His entry in the SF Encyclopedia follows:
Scottish publisher, editor and author with a degree in law, with Elsevier International Publishing 1973-1978 and since freelance. Following a fiction debut with “The Planetoid in the Case: A Matter of Unnatural Law” in the Oxford University SF Group’s Amateur Magazine SFinx #7 for January 1973, he began publishing sf professionally with “Fidei Defensor” in Andromeda 2 (anth 1977) edited by Peter Weston and “The Insect Tapes” in Aries 1 (anth 1979) edited by John Grant. Nonfiction books include a study of the Viking era, The Hammer and the Cross (1980 chap) with Allan Scott, and an introduction to home computing, First Byte (1983); he also reviewed for Opera Now. His first novel was Run to the Stars (dated 1982 but 1983), signed Mike Scott Rohan, a promising Scots-in-space Hard SF thriller featuring relativistic Weapons and an Alien message, with nasty Earth bureaucrats ready to attack their own space colony. Then, like several UK writers of the period, he began genre-crossing; most of his subsequent fiction was Fantasy – the genre in which he seems most at home – beginning with The Ice King (1986; vt Burial Rites 1987) with Allan Scott under the joint pseudonym Michael Scot, a supernatural thriller involving Norse Mythology and, specifically, the Norse version of the walking dead or Zombies: draugar. There followed the more notable The Winter of the World sequence beginning with The Winter of the World, Volume One: The Anvil of Ice (1986), set in an invented frozen world imagined in some depth; though the writing is sometimes floridly rhetorical. A young smith with the ability to create Technofantasy artefacts sets himself against the entropic Powers driving the oncoming Ice Age; quests follow; spring comes, but at a cost, which the fourth and later volumes detail down the generations. Devices employed against the Ice include a weaponized blast furnace and the titular tool of The Winter of the World, Volume Three: The Hammer of the Sun (1988), in essence a tactical nuclear Weapon.

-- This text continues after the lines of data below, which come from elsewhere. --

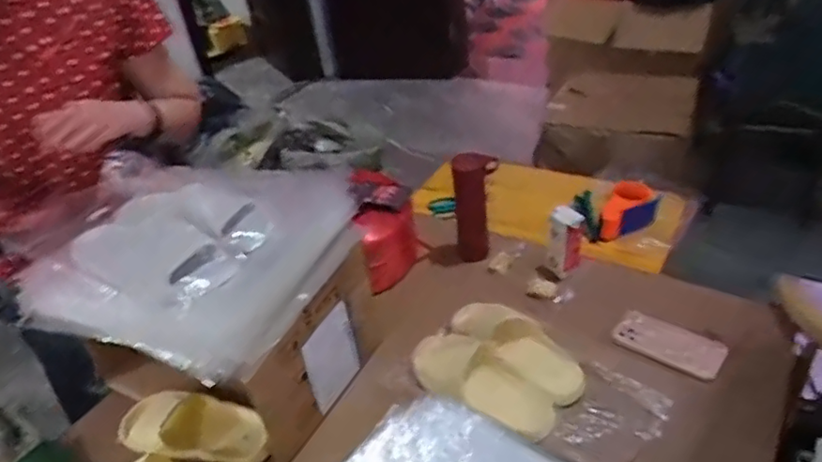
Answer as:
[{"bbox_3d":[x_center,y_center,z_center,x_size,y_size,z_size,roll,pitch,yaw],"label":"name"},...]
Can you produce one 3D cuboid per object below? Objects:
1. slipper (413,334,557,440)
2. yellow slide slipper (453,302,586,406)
[{"bbox_3d":[0.103,0.225,0.935,0.103,0.074,0.250,-32,42,-30],"label":"slipper"},{"bbox_3d":[0.166,0.180,0.983,0.090,0.058,0.260,-27,39,-25],"label":"yellow slide slipper"}]

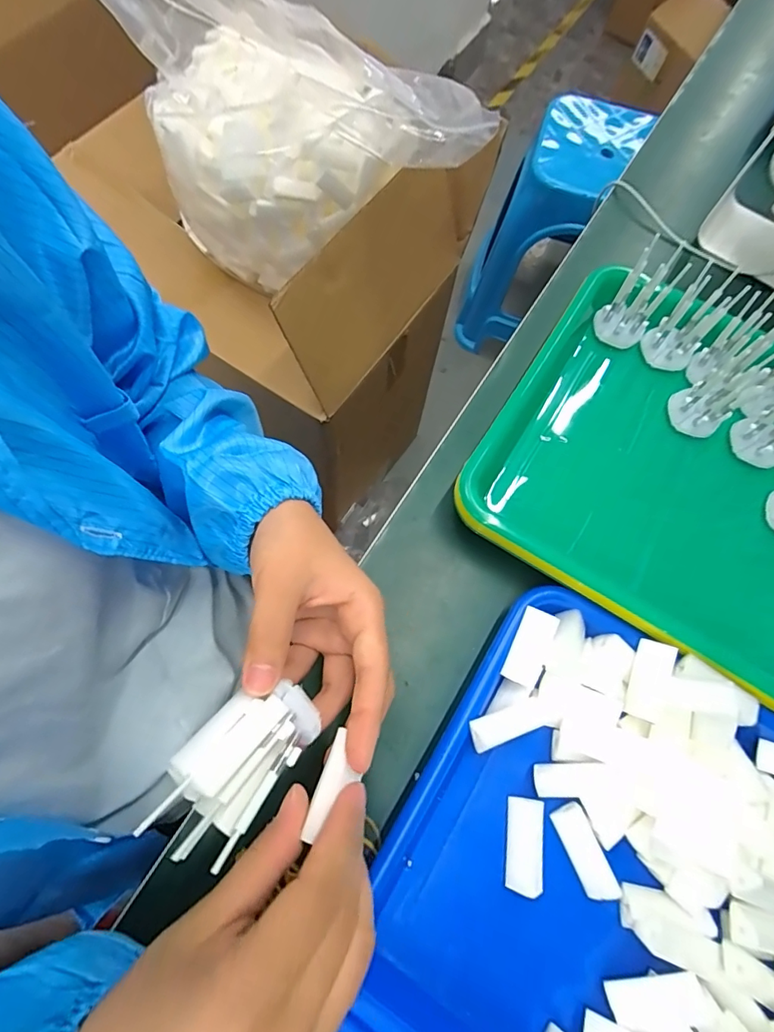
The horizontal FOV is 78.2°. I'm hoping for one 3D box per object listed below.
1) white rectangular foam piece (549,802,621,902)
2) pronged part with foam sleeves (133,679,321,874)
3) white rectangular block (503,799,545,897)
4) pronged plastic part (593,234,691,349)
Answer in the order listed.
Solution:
[{"bbox_3d":[0.114,0.192,0.272,0.019,0.007,0.047,-22,74,-11],"label":"white rectangular foam piece"},{"bbox_3d":[-0.064,0.105,0.209,0.037,0.031,0.062,30,49,16],"label":"pronged part with foam sleeves"},{"bbox_3d":[0.080,0.190,0.275,0.021,0.010,0.046,9,71,-1],"label":"white rectangular block"},{"bbox_3d":[0.185,-0.161,0.355,0.038,0.079,0.030,38,73,9],"label":"pronged plastic part"}]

Rohan then made a partial return to a kind of sf, in the jaunty, romantic Science Fantasy Spiral trilogy, comprising Chase the Morning (1990), The Gates of Noon (1992) and Cloud Castles (1994), where reality intersects with a system of increasingly magical Parallel Worlds known as the Spiral and the Core (see Science and Sorcery), and a Computer program can be used as a spell. The series is intelligent, well thought-out, and surprisingly full of acute observations about Near-Future Politics. A second fantasy collaboration with Allan Scott, A Spell of Empire: The Horns of Tartarus (1992), was published under their real names. But perhaps Rohan’s finest work is the solo historical fantasy The Lord of Middle Air (1994), set partly in the Border area of thirteenth-century Scotland and partly in a very convincing land of Faerie [see The Encyclopedia of Fantasy under links below]. In this tale a young Scots chieftain encounters and has his life changed by Michael Scot (1175-circa 1232), who like several other real-life scholars of the past acquired the reputation of being a magician – a belief here literally true. (Rohan claimed Michael Scot as an ancestor.)
Rohan consistently grew in stature as a writer throughout his active career, but owing to illness fell silent as a novelist after Shadow of the Seer: A Winter of the World Novel (2001), the sixth episode in that series. He continued to write about classical opera.